─── INPUT MATERIAL

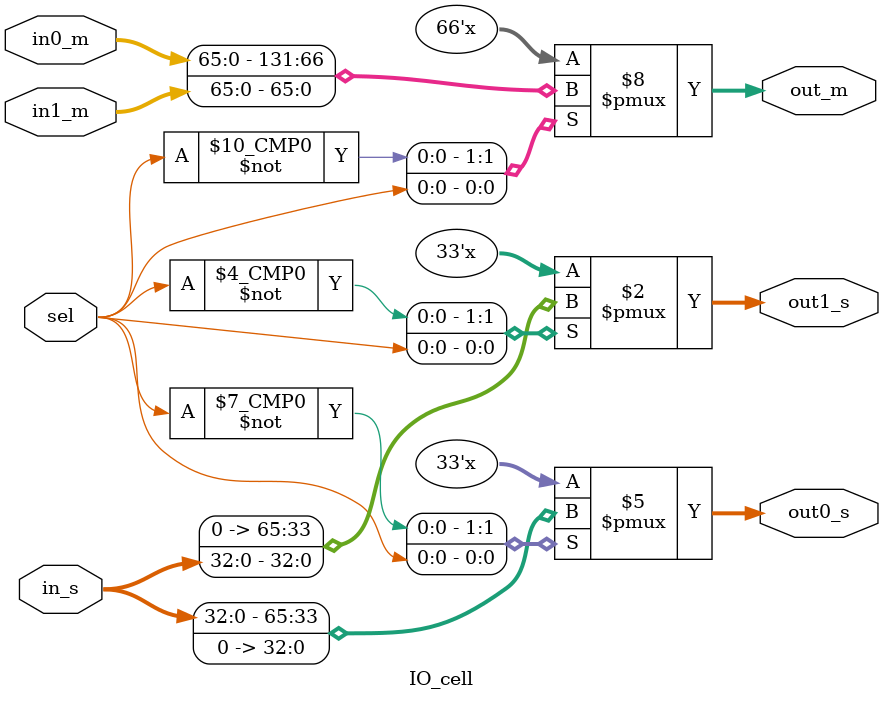
<source format=v>
module IO_cell (in0_m, in1_m, in_s, out0_s, out1_s, sel, out_m);

input [65:0] in0_m, in1_m;
input [32:0] in_s;
input sel;

output reg [65:0] out_m;
output reg [32:0] out0_s, out1_s;

always @*
begin
	case (sel)
	1'b0: begin out_m = in0_m; out0_s = in_s; out1_s = 0; end 
	1'b1: begin out_m = in1_m; out1_s = in_s; out0_s = 0; end
	default: begin out_m = 66'hx; out0_s = 32'hx; out1_s = 32'hx; end
	endcase
end
										
endmodule
</source>
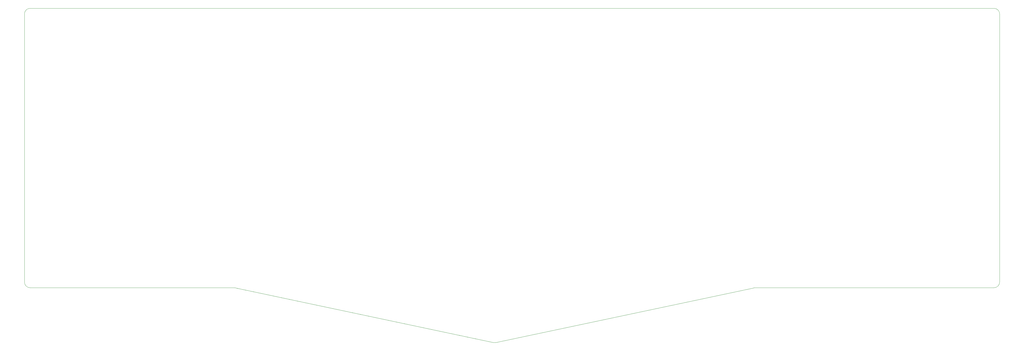
<source format=gbr>
%TF.GenerationSoftware,KiCad,Pcbnew,9.0.3*%
%TF.CreationDate,2025-08-01T16:02:48+05:00*%
%TF.ProjectId,Ayumu62,4179756d-7536-4322-9e6b-696361645f70,rev?*%
%TF.SameCoordinates,Original*%
%TF.FileFunction,Profile,NP*%
%FSLAX46Y46*%
G04 Gerber Fmt 4.6, Leading zero omitted, Abs format (unit mm)*
G04 Created by KiCad (PCBNEW 9.0.3) date 2025-08-01 16:02:48*
%MOMM*%
%LPD*%
G01*
G04 APERTURE LIST*
%TA.AperFunction,Profile*%
%ADD10C,0.050000*%
%TD*%
G04 APERTURE END LIST*
D10*
X217605436Y-194212260D02*
G75*
G02*
X216773792Y-194212266I-415836J1956260D01*
G01*
X54190000Y-173170637D02*
X54190000Y-80015637D01*
X56190000Y-175170637D02*
G75*
G02*
X54189963Y-173170637I0J2000037D01*
G01*
X307400207Y-175170637D02*
X390272500Y-175170637D01*
X56190000Y-78015637D02*
X390272500Y-78015637D01*
X392272500Y-80015637D02*
X392272500Y-173170637D01*
X54190000Y-80015637D02*
G75*
G02*
X56190000Y-78015600I2000000J37D01*
G01*
X56190000Y-175170637D02*
X126979792Y-175170637D01*
X126979792Y-175170637D02*
G75*
G02*
X127395615Y-175214341I8J-1999963D01*
G01*
X390272500Y-78015637D02*
G75*
G02*
X392272463Y-80015637I0J-1999963D01*
G01*
X217605436Y-194212260D02*
X306984387Y-175214341D01*
X127395615Y-175214342D02*
X216773793Y-194212259D01*
X392272500Y-173170637D02*
G75*
G02*
X390272500Y-175170700I-2000100J37D01*
G01*
X306984387Y-175214341D02*
G75*
G02*
X307400207Y-175170638I415813J-1956259D01*
G01*
M02*

</source>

──────

■ TASK BRIEF ■
Copy every line of the material above in which the string "begin" can be found.

■ EXERCISE OUTPUT ■
begin
	1'b0: begin out_m = in0_m; out0_s = in_s; out1_s = 0; end 
	1'b1: begin out_m = in1_m; out1_s = in_s; out0_s = 0; end
	default: begin out_m = 66'hx; out0_s = 32'hx; out1_s = 32'hx; end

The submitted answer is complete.